Another consideration is that flat evens out imperfections that may show with semi gloss, particularly on the drywall joints. yet another is that his painter has already bid and prepared to use flat paint. He may have to upgrade his primer and do other preparations to accept semi-gloss. Another is that it does take a bit more expertise to work with semi on a new home. Even before you consider touching up, there are going to be some small details, like patching with joint compound to smooth out details. Flat will cover small patches in one coat where as semi won't and...see below.

When you have carpet layers, electricians, plumbers, tile setters, AV installers, alarm installers, cabinet installers, you can count on touching up a lot.

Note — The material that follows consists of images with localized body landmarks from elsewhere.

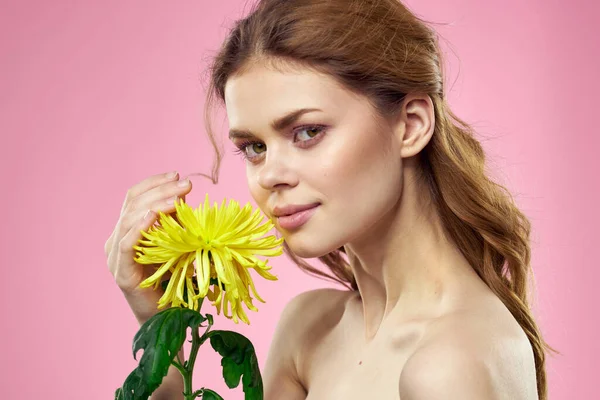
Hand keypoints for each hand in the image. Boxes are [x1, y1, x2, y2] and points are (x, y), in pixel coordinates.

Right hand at [104, 171, 192, 324]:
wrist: (168, 318)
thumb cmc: (174, 280)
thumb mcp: (175, 243)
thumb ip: (173, 222)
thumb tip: (183, 195)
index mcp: (125, 231)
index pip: (134, 197)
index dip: (154, 183)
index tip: (176, 175)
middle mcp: (115, 240)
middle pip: (132, 204)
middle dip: (160, 190)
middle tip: (185, 184)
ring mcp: (115, 257)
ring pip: (129, 219)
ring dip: (156, 204)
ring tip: (178, 197)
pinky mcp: (122, 273)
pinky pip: (127, 244)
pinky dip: (140, 227)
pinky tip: (155, 216)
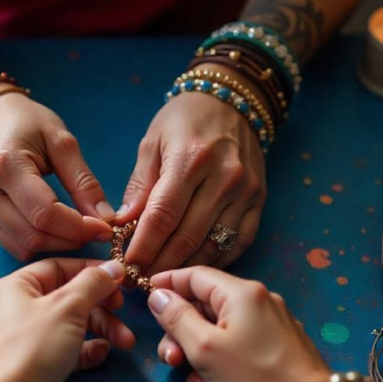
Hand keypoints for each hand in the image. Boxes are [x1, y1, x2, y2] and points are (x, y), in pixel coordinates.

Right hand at [0, 88, 114, 260]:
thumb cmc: (25, 121)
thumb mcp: (61, 141)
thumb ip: (83, 182)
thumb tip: (106, 219)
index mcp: (4, 164)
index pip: (45, 214)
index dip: (79, 228)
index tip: (105, 228)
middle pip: (33, 235)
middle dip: (70, 240)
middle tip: (95, 231)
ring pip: (21, 246)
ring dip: (55, 245)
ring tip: (75, 229)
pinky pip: (10, 242)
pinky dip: (37, 242)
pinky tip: (53, 227)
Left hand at [0, 258, 133, 381]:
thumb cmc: (34, 347)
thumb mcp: (68, 307)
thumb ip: (93, 283)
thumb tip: (114, 266)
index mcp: (16, 286)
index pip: (59, 267)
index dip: (91, 271)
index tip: (120, 278)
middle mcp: (19, 308)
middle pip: (69, 297)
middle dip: (102, 307)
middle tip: (123, 311)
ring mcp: (27, 337)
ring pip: (71, 324)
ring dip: (101, 330)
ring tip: (126, 342)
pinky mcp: (37, 362)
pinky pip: (66, 348)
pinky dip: (86, 349)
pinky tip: (102, 354)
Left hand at [119, 89, 266, 274]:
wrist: (232, 100)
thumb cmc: (184, 120)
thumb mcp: (152, 143)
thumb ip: (140, 186)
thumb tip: (123, 226)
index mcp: (191, 159)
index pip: (162, 216)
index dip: (143, 247)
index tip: (127, 266)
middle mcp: (223, 177)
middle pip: (188, 236)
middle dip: (160, 265)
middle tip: (139, 281)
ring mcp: (246, 190)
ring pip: (214, 245)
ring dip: (186, 268)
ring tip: (162, 280)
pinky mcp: (259, 199)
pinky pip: (239, 242)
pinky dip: (216, 261)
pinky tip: (195, 268)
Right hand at [147, 267, 328, 381]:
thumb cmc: (253, 376)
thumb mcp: (204, 349)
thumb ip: (177, 318)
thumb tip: (158, 295)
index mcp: (240, 292)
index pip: (194, 275)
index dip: (166, 283)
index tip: (144, 296)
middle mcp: (258, 298)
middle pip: (205, 305)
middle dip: (181, 333)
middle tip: (172, 361)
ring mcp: (271, 321)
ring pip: (220, 328)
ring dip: (199, 354)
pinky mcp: (278, 343)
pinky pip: (238, 342)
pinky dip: (221, 360)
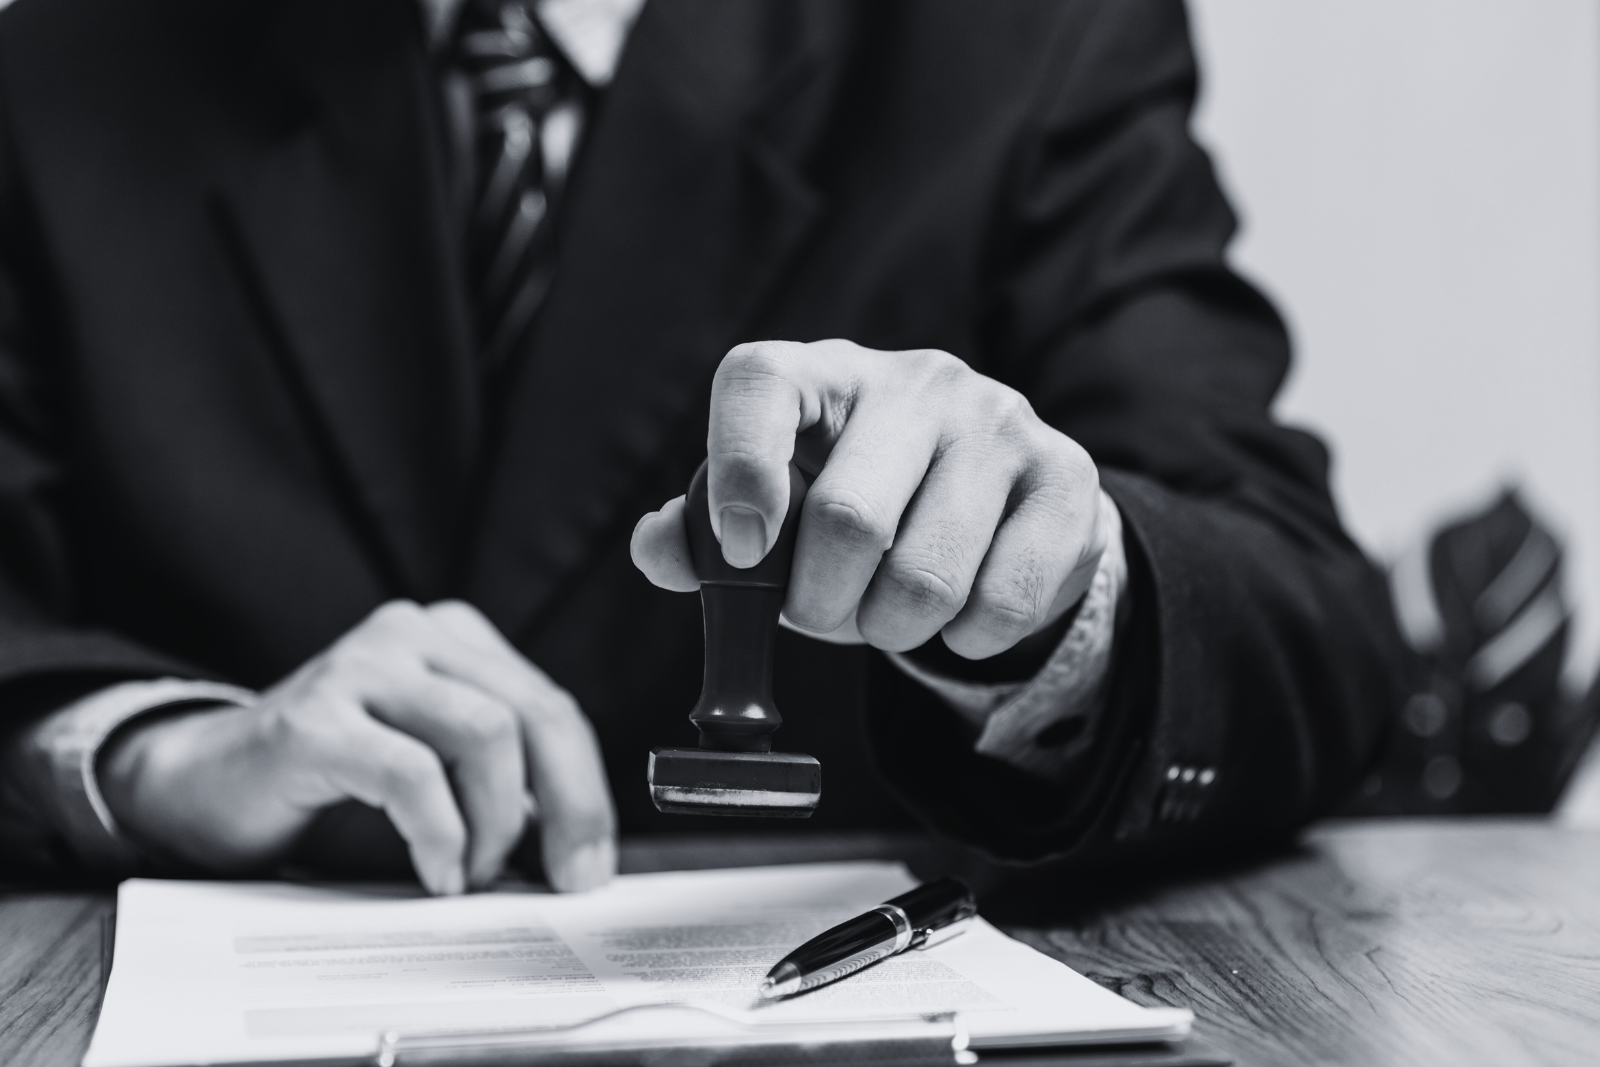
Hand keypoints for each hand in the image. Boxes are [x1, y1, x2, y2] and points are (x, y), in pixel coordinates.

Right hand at [98, 600, 615, 893]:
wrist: (204, 780)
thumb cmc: (330, 779)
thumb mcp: (434, 765)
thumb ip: (499, 780)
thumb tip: (574, 842)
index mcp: (453, 638)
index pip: (550, 707)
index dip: (584, 789)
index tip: (591, 861)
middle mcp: (411, 634)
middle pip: (532, 713)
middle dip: (566, 805)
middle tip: (567, 878)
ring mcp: (360, 667)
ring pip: (485, 734)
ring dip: (496, 822)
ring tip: (476, 873)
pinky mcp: (314, 719)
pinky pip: (411, 774)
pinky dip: (439, 833)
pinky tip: (437, 871)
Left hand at [631, 339, 1107, 657]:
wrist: (999, 509)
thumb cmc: (863, 509)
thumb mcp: (779, 518)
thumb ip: (703, 537)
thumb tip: (659, 547)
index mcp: (824, 375)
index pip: (759, 383)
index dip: (737, 469)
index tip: (739, 550)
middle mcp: (916, 381)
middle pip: (848, 516)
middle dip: (822, 602)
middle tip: (825, 612)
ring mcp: (1000, 421)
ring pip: (927, 578)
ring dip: (894, 630)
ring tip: (893, 613)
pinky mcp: (1066, 477)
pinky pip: (1003, 601)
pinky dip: (967, 638)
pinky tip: (962, 611)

Right down to the final walk through there are people coming and going and IMO the painter should be the very last person in the house to touch up.

Hope this helps.


----------



## slickshift (Aug 25, 2005)

Technically, yes, the builder is correct...in a fashion

1) Any drywall imperfections show up more under glossy paint
2) When rolling eggshells and semis, you should always end with the same directions pass (usually up and down)
3) It's nearly impossible to get one coat of eggshell/semi with no flashing (sheen changes)
4) Some sheens cost more

But no, I don't charge more for sheens because
1) My prep is the same high quality, whether for flat or shiny paint
2) My application technique is the same high quality, whether it's for flat or shiny paint
3) My application of two coats will always insure proper coverage with no flashing, and I do two coats whether it's flat or shiny
4) The actual percentage increase of the product price, if any, is very small

So, technically he is correct
It's "harder" to get shiny paint up there because you can't "get away with" (shortcut) as much as you can with flats

It shouldn't matter-a smooth surface, a coat primer, and two coats quality paint and it wouldn't
But if the builder was planning on cutting corners it would cut into his plan

Not seeing your contract, I can't tell if you are paying for a level 4 drywall finish and a coat primer and two coats quality paint
You might want to go over that section
A sheen could be considered a "change order" if the contract calls for flat
If it says one coat paint then yeah, you'll have to pay more (another coat) for a sheen
He would be correct that it would flash


----------



## Dragon (Aug 1, 2006)

*Thanks for the feedback*

Thanks, your explanation makes sense to me.

The builder didn't seem to be giving me a song and dance but it is always good to get a second opinion.

It it truly takes more effort to do the job I do not have a problem paying the extra $$$. I just didn't want to be taken for a chump. :huh: 

Thanks again for the feedback!


----------